Cardinal will join OSC’s existing clusters Pitzer (2018, expanded in 2020) and Ascend (2022) on the OSC data center floor at the State of Ohio Computer Center. The Owens cluster will remain in service for three months after Cardinal starts production.

Client Testimonials


“Our lab has been conducting AI research and developing novel AI technologies, including deep learning approaches, generative AI methods and large language models, for various applications in biomedicine. These technologies require large-scale, high performance computing facilities. Without OSC’s computing resources such as Ascend’s NVIDIA A100 GPUs, our research would never have been possible. For example, we leveraged OSC’s GPUs to accelerate drug discovery and drug design. We are excited about the future AI research, innovation and education that OSC will enable in our lab and beyond.”

Xia Ning, professor, College of Medicine and College of Engineering, The Ohio State University

“Over the last 15 years, OSC has made a tremendous impact on our business, as we are wholly dependent on HPC to do what we do. We’ve used several of the clusters and data storage services, including the newest GPU hardware and software upgrades. We’re excited about the HBM on the Intel chips coming to Cardinal and what enhancements that will bring to our work. OSC is always looking ahead to find the next best computing solution and has been at the forefront of HPC, not only in the nation but in the world. That gives us a great advantage in the state of Ohio.”
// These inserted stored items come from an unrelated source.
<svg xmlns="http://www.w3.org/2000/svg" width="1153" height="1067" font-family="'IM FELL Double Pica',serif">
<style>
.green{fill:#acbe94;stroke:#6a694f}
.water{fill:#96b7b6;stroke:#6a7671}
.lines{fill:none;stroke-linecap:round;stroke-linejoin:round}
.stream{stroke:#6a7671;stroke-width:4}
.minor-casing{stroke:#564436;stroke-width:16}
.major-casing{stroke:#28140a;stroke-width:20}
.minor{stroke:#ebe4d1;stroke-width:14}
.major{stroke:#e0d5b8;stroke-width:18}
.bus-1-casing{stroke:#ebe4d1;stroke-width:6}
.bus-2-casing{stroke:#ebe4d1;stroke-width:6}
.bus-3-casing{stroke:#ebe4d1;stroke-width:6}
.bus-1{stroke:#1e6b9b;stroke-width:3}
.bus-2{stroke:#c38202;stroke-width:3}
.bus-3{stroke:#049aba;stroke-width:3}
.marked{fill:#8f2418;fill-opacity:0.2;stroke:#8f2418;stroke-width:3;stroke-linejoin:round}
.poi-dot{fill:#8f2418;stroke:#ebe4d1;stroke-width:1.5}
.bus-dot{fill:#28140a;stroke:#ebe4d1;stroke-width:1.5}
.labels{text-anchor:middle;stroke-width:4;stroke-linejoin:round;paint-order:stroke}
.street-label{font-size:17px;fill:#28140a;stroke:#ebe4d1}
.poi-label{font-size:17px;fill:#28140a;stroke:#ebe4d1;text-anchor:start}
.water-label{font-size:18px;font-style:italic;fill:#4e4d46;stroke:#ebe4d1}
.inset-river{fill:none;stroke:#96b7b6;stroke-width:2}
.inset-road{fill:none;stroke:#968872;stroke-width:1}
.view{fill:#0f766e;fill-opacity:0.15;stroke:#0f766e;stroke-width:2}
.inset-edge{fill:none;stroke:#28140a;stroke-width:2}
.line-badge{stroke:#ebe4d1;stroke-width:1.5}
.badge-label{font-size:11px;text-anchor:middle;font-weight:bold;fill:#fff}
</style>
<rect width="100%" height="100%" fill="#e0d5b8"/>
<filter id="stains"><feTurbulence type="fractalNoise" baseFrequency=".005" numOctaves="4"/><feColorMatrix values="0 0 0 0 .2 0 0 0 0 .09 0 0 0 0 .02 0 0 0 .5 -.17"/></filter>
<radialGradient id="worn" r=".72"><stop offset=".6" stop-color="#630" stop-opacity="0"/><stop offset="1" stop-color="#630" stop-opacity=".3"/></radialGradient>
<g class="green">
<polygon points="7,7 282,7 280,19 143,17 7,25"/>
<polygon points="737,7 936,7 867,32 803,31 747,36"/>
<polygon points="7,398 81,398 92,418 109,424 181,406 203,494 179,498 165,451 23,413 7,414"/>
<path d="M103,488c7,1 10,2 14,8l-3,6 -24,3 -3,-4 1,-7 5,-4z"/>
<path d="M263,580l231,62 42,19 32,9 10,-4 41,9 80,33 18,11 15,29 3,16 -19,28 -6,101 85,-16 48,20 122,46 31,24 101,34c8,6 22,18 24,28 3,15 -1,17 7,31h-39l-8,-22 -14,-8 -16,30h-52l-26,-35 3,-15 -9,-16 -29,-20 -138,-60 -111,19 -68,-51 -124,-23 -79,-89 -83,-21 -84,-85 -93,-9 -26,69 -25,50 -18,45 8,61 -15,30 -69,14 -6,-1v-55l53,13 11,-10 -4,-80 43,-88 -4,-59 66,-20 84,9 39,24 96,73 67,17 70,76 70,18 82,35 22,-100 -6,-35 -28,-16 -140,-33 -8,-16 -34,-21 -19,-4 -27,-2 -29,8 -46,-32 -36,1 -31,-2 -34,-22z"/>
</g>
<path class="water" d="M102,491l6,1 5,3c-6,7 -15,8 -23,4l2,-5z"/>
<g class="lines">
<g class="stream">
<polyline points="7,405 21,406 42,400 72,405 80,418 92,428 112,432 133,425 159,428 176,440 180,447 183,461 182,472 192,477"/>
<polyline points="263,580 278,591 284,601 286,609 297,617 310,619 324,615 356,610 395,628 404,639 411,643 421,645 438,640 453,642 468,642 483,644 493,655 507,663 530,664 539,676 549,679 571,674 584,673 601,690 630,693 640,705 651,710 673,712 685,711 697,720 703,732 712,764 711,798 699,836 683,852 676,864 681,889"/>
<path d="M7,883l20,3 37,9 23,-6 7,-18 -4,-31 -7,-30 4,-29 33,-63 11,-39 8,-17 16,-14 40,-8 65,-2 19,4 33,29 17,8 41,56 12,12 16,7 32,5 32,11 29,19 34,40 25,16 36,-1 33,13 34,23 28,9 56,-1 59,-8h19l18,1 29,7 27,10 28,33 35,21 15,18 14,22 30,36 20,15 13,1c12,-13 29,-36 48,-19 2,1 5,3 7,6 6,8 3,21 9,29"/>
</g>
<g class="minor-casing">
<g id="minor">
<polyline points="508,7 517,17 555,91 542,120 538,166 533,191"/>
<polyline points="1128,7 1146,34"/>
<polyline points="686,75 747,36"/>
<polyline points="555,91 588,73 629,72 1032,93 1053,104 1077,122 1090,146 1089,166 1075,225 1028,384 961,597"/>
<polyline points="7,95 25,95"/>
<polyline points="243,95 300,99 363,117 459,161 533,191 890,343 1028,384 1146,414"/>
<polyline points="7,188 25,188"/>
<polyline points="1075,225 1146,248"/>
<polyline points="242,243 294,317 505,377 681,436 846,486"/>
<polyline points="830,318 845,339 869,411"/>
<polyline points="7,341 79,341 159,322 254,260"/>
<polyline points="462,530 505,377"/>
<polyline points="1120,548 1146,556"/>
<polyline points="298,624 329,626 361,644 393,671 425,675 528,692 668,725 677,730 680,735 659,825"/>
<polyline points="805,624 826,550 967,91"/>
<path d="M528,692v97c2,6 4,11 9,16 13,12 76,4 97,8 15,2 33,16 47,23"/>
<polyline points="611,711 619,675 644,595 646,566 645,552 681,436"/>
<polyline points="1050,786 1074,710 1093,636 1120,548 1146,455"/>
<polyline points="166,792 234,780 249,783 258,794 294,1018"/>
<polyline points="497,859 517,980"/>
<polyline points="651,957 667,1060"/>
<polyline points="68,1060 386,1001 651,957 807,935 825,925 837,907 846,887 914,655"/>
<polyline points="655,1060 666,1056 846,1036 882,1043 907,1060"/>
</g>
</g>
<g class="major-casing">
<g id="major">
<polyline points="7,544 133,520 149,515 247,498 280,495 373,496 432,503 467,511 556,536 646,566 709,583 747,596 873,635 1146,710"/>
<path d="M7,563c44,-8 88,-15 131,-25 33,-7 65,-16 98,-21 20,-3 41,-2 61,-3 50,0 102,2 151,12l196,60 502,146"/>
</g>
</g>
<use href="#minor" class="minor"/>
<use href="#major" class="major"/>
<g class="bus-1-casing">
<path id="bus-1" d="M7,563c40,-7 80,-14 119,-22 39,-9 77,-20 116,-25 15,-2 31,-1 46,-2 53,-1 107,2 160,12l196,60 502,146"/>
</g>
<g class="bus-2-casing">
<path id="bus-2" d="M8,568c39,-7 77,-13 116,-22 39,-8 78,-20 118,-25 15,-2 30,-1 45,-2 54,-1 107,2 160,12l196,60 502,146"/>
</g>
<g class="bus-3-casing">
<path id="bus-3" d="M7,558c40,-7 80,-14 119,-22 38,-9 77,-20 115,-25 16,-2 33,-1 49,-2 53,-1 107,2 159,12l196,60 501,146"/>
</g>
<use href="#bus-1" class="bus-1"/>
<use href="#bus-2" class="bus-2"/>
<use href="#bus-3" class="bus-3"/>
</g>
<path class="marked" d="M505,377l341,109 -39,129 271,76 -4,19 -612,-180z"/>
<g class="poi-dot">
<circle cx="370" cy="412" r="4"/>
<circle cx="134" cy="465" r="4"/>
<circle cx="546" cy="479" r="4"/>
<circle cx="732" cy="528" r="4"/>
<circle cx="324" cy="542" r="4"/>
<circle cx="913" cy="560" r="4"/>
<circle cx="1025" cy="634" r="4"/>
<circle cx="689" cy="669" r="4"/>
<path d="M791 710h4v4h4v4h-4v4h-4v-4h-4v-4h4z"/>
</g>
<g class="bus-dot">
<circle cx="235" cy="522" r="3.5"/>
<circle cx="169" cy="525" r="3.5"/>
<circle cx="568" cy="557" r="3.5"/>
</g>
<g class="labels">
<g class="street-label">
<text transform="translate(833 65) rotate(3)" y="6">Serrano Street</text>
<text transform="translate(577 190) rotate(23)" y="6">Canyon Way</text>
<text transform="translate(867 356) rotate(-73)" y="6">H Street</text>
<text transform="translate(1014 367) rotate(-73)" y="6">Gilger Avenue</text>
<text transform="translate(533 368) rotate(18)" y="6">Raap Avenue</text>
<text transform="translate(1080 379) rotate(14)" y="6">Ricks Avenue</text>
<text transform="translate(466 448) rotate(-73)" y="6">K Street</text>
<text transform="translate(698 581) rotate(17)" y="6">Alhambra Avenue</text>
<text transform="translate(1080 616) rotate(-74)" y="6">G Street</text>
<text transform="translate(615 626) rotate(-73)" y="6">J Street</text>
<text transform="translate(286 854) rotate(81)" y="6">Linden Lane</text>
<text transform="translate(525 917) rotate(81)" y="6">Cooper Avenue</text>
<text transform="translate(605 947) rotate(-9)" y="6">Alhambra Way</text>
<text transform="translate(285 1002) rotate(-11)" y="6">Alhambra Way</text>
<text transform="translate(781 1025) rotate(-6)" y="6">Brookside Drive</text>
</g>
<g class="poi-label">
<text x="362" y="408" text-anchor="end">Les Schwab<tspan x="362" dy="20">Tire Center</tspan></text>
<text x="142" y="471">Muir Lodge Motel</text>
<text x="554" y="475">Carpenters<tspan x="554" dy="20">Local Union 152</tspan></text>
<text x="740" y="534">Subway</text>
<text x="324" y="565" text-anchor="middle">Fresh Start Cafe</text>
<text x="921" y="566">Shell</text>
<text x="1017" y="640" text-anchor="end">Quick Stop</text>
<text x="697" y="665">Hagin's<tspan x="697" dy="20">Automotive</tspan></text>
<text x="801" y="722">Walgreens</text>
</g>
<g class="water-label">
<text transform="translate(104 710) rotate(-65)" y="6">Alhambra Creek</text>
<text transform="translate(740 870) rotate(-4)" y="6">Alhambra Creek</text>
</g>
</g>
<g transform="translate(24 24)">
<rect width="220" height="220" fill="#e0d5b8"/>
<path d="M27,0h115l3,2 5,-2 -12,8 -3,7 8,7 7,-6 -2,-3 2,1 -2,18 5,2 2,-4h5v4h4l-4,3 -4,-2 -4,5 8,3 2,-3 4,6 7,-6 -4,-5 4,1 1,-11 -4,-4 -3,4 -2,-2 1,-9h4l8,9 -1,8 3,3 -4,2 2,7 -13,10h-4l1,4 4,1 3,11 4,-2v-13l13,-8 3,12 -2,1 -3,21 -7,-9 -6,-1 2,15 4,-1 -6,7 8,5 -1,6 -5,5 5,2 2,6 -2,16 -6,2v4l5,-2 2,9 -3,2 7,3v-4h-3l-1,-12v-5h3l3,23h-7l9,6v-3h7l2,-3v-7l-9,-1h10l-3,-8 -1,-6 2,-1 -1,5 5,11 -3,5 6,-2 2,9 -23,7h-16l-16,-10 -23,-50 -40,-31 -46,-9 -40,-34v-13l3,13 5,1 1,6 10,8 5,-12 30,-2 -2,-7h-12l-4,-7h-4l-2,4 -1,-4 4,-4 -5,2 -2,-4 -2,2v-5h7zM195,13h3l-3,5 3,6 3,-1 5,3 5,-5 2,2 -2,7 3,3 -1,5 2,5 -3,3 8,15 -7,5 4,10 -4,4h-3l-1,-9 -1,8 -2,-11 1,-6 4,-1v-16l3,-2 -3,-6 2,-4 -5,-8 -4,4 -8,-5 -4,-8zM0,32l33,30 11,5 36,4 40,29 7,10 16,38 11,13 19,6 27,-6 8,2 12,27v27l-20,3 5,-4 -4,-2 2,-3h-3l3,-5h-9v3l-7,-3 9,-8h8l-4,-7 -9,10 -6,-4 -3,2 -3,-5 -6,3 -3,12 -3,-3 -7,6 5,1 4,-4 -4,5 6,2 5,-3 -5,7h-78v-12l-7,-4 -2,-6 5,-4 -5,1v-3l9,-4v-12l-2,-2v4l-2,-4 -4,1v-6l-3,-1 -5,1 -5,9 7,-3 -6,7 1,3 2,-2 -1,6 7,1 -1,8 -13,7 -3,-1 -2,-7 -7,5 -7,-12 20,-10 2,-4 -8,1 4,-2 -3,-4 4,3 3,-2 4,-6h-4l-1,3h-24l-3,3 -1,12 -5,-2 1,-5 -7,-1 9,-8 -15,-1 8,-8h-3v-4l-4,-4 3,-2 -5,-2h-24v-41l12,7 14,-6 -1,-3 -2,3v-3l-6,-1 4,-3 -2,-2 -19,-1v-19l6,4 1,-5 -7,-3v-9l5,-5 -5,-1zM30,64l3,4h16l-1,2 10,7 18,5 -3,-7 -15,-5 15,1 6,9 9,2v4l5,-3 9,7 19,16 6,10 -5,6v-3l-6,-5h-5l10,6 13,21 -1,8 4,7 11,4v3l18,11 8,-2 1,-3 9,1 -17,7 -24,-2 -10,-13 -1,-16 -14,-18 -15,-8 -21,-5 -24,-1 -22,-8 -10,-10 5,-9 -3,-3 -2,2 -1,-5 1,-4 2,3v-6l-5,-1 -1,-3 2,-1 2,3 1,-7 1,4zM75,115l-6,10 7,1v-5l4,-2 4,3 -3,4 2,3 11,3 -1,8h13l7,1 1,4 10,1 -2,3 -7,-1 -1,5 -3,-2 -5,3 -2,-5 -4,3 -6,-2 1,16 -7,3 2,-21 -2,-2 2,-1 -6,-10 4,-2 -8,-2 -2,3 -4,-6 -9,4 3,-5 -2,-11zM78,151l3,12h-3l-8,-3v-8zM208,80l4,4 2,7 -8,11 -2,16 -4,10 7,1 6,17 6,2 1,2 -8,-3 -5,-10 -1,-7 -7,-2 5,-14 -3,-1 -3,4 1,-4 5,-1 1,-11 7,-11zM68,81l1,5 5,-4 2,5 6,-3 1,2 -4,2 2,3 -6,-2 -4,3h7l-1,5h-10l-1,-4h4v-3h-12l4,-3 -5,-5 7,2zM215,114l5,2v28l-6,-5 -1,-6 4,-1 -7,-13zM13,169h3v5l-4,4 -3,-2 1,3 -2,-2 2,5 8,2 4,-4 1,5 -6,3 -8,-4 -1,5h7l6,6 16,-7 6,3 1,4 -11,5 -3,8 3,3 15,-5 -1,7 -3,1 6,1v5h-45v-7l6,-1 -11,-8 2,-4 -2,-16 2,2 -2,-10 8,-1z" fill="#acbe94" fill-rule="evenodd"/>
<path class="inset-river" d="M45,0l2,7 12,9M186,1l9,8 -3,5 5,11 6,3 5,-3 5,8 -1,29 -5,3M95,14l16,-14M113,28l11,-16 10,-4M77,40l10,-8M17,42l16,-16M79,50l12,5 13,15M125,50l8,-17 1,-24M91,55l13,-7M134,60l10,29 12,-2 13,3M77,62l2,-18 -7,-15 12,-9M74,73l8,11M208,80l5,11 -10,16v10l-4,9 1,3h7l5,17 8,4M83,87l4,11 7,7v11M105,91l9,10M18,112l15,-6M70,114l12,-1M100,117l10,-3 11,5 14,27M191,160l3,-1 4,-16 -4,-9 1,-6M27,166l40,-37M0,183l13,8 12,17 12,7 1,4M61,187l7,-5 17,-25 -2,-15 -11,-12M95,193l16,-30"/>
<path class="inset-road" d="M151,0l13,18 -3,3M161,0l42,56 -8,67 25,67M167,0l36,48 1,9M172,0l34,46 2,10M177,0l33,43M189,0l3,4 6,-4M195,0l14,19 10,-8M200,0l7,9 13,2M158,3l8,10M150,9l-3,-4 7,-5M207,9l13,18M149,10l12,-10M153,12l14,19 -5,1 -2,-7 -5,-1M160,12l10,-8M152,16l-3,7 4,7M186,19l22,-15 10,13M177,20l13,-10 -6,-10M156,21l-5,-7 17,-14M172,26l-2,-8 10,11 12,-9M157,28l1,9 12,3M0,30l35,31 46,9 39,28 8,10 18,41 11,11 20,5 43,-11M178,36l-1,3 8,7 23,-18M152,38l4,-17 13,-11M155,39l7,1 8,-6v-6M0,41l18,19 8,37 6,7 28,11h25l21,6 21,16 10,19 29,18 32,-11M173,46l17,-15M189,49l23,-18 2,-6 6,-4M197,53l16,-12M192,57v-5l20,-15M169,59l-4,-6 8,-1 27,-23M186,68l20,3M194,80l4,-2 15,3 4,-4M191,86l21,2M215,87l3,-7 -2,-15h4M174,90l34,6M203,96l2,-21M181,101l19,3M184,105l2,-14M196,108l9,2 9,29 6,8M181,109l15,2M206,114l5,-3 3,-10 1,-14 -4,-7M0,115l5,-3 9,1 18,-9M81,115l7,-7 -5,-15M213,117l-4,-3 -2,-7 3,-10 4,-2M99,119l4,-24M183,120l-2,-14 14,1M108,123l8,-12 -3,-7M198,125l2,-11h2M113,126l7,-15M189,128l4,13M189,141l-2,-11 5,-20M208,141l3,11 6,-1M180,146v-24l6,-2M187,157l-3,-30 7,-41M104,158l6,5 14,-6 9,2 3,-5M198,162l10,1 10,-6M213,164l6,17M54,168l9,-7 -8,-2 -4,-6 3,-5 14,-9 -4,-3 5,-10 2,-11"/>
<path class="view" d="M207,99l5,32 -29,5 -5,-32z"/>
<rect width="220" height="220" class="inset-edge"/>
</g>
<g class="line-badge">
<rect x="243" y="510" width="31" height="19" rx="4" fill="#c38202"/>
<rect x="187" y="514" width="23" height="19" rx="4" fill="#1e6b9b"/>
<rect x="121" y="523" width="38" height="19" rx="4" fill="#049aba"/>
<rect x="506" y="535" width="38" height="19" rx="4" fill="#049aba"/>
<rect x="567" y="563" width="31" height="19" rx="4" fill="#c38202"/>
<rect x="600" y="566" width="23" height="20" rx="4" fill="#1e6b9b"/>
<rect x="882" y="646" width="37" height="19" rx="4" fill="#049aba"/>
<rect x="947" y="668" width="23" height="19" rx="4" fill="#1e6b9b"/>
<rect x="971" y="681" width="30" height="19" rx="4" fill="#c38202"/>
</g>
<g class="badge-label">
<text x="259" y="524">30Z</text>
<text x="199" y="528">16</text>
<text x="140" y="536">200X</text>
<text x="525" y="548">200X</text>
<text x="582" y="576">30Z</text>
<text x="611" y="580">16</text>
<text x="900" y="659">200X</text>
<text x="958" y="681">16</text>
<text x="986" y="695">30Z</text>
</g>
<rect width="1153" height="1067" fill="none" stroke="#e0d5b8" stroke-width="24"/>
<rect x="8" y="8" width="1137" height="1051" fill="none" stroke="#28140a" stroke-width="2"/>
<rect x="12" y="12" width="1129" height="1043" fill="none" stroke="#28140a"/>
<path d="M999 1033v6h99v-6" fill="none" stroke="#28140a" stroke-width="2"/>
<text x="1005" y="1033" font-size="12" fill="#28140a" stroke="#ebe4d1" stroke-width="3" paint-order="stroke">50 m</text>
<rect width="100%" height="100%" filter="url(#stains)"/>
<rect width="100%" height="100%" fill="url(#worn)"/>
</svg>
Ray Leto, president of TotalSim, Dublin, Ohio

About OSC: The Ohio Supercomputer Center (OSC) addresses the rising computational demands of academic and industrial research communities by providing a robust shared infrastructure and proven expertise in advanced modeling, simulation and analysis. OSC empowers scientists with the services essential to making extraordinary discoveries and innovations, partners with businesses and industry to leverage computational science as a competitive force in the global knowledge economy and leads efforts to equip the workforce with the key technology skills required for 21st century jobs.